うう、いつ見ても気持ち悪いなぁ。アレなんて一センチくらいあるよ? 見ているだけで体が痒くなる。
血が抜けきるまですることのないデイジーが、その落ちたダニを両手棍の先でプチプチと潰している……楽しい? 後でちゃんと洗っておくようにね?
「すげぇ……大爪熊が瞬殺だぜ」
「これが上級冒険者か……やべぇ、滅茶苦茶やべぇな。俺たちとは格が違うぜ」
ツアー参加者の皆さんにも満足いただけたようだ。
でも、格が違うなんて言って萎縮されるのは困る。君たちにもこのくらいはできるようになって貰わないといけないんだからね。
そうじゃないと、拠点を開放した意味がない。ガンガン大森林を探索して魔物を狩って、領にお金を落としてもらわないと。
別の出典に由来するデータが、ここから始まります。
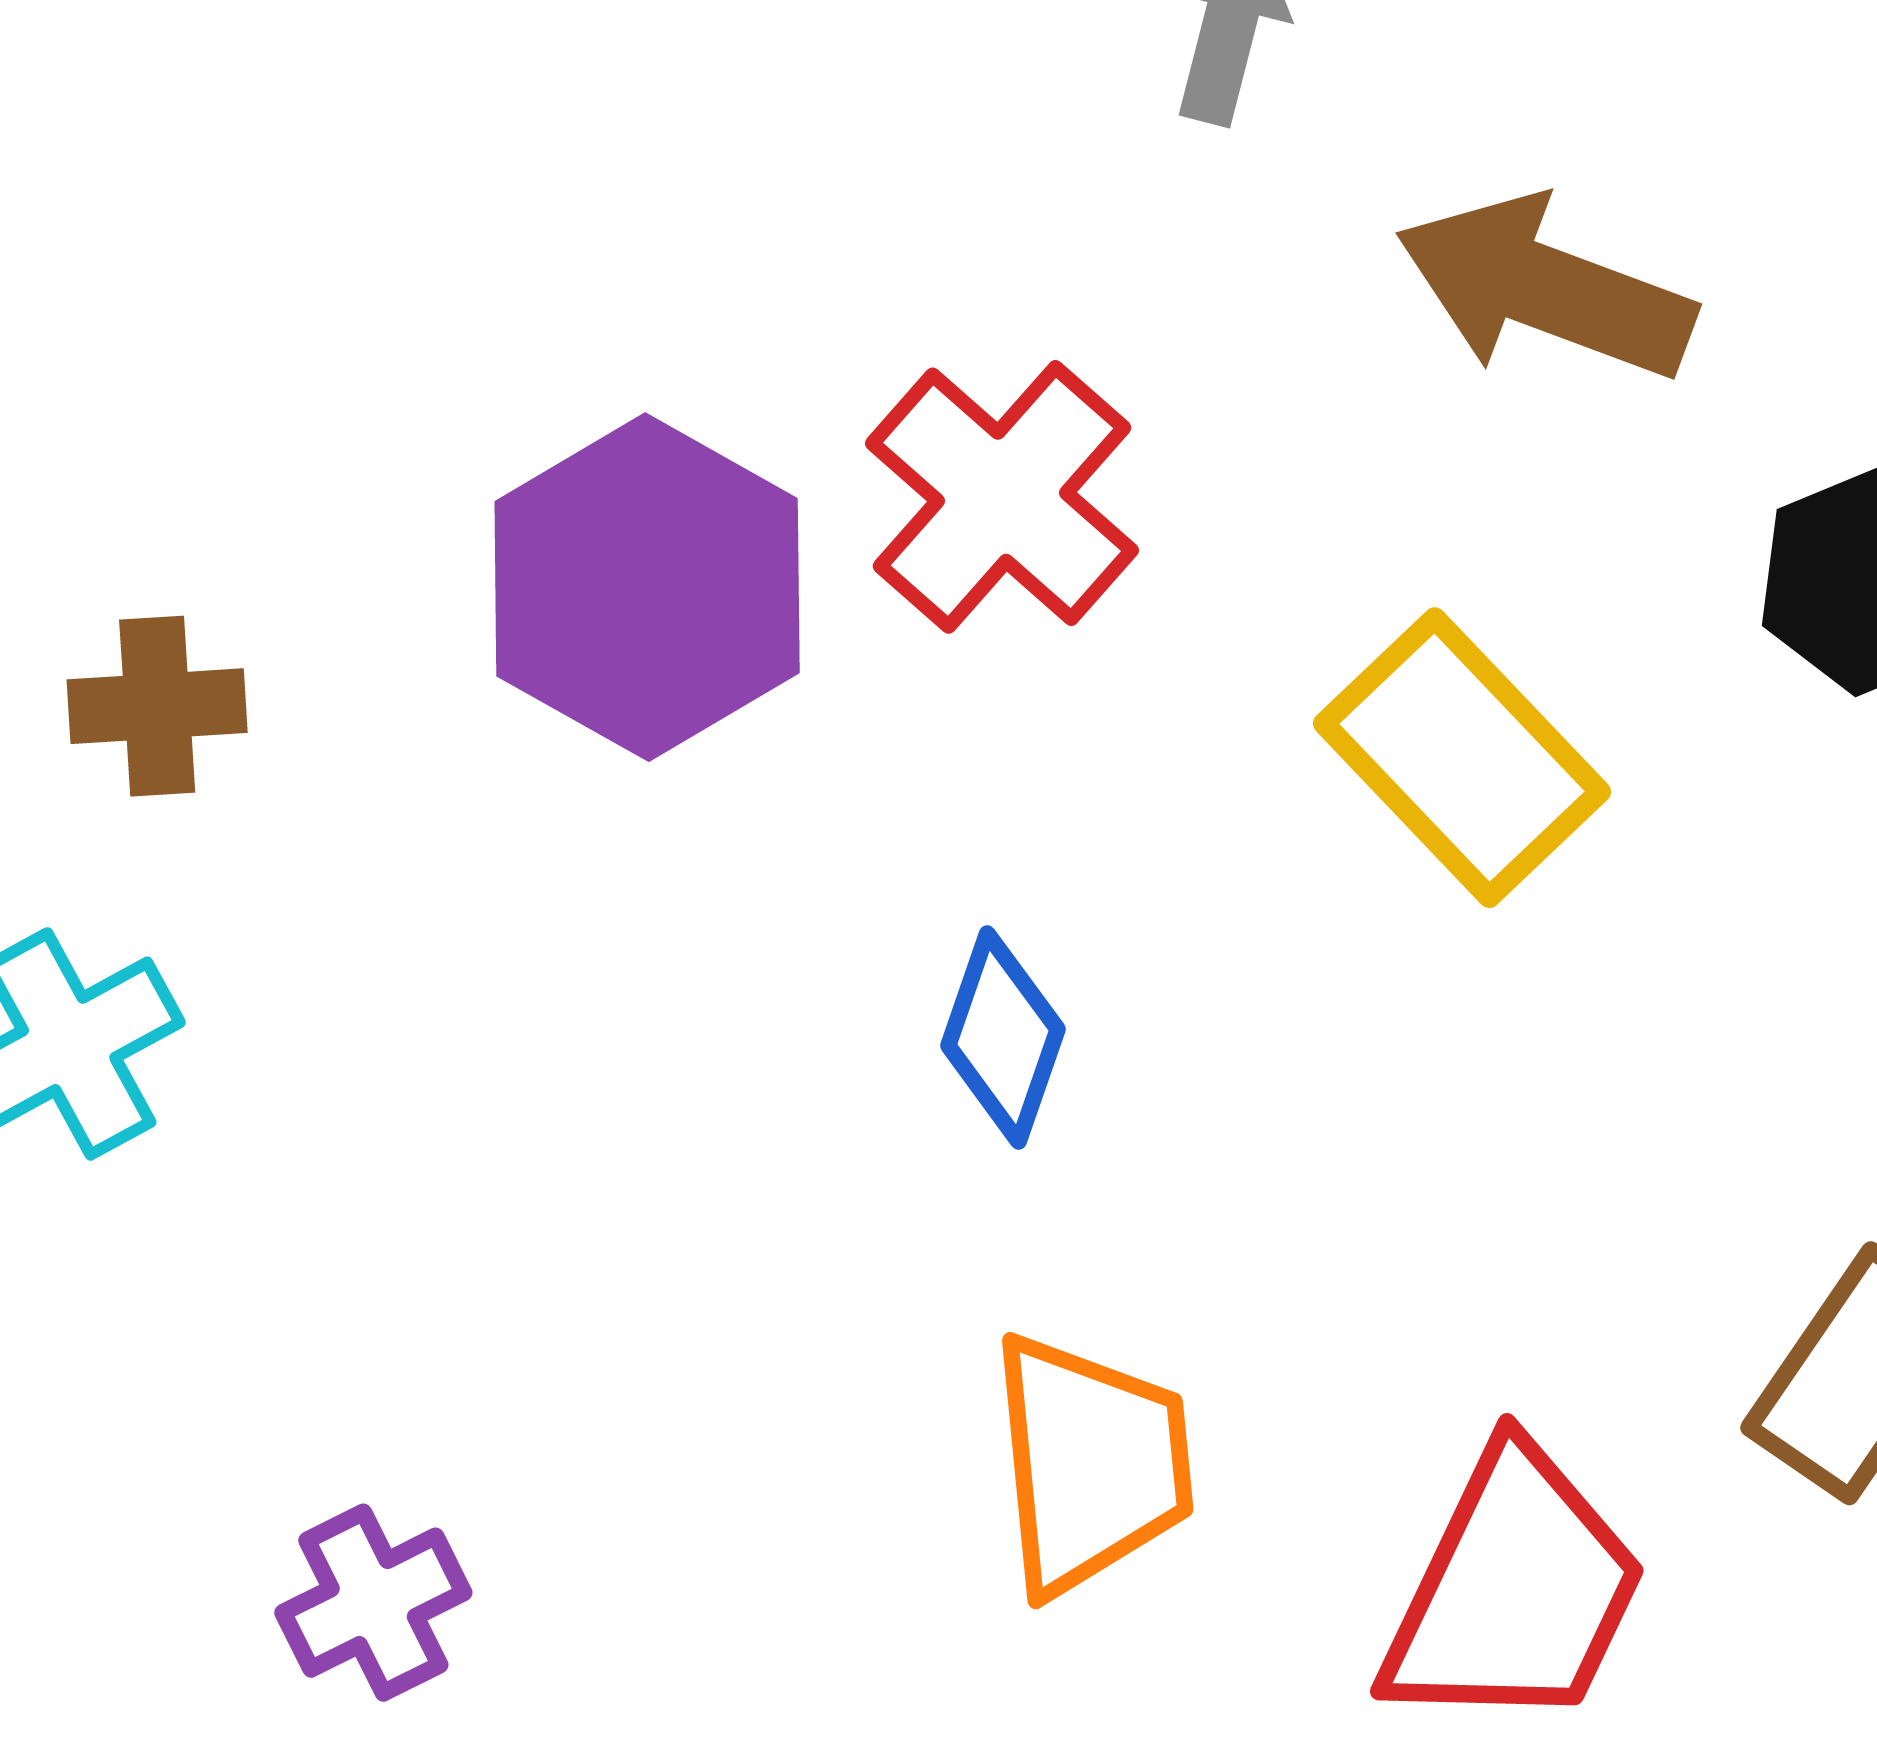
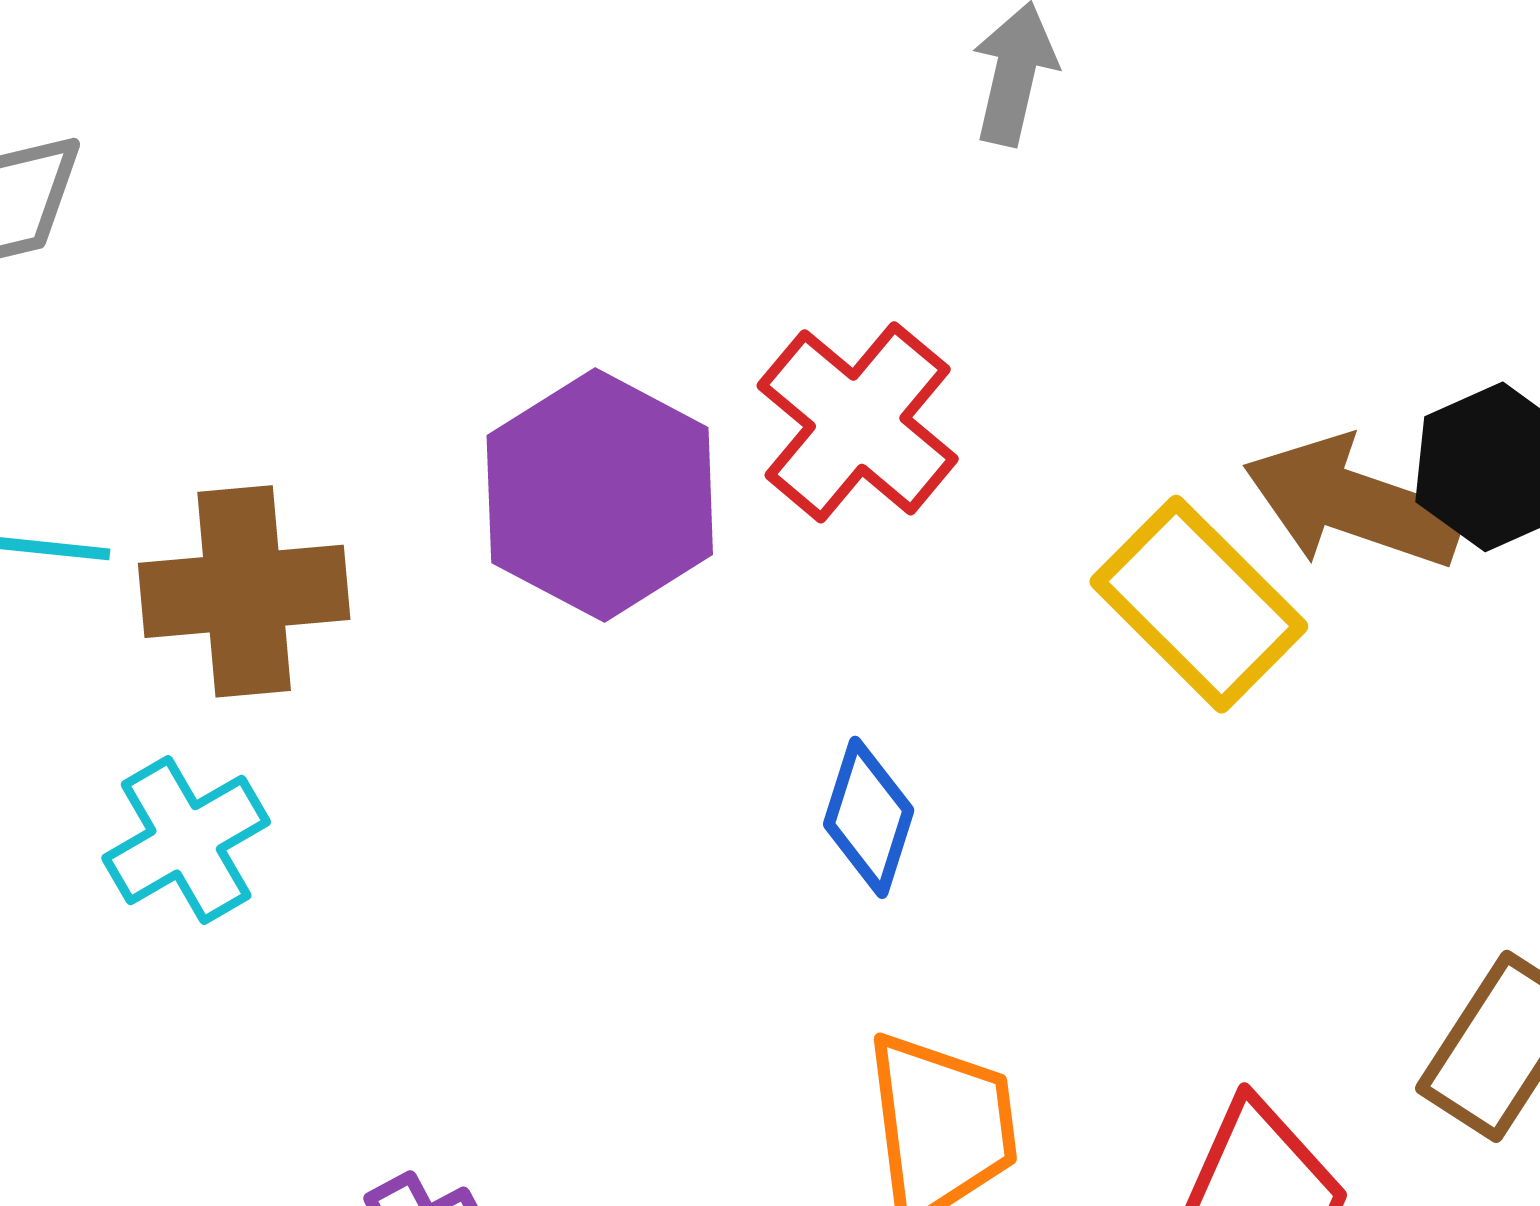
brown arrow: (1545, 289) -> (1353, 503), moved
brown cross: (157, 706) -> (244, 591), size x1.6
「今回は僕たちで対処したけど、次からは希望者にも参加してもらうからね。大丈夫、ちゃんと補助するから」
俺がそう言うと、参加者からは『えぇ?』と『おぉ!』が半々くらいの割合で聞こえてきた。
まぁ、半分でもやる気のある人がいるなら御の字かな? ゼロじゃなけりゃ次に繋がるさ。きっと。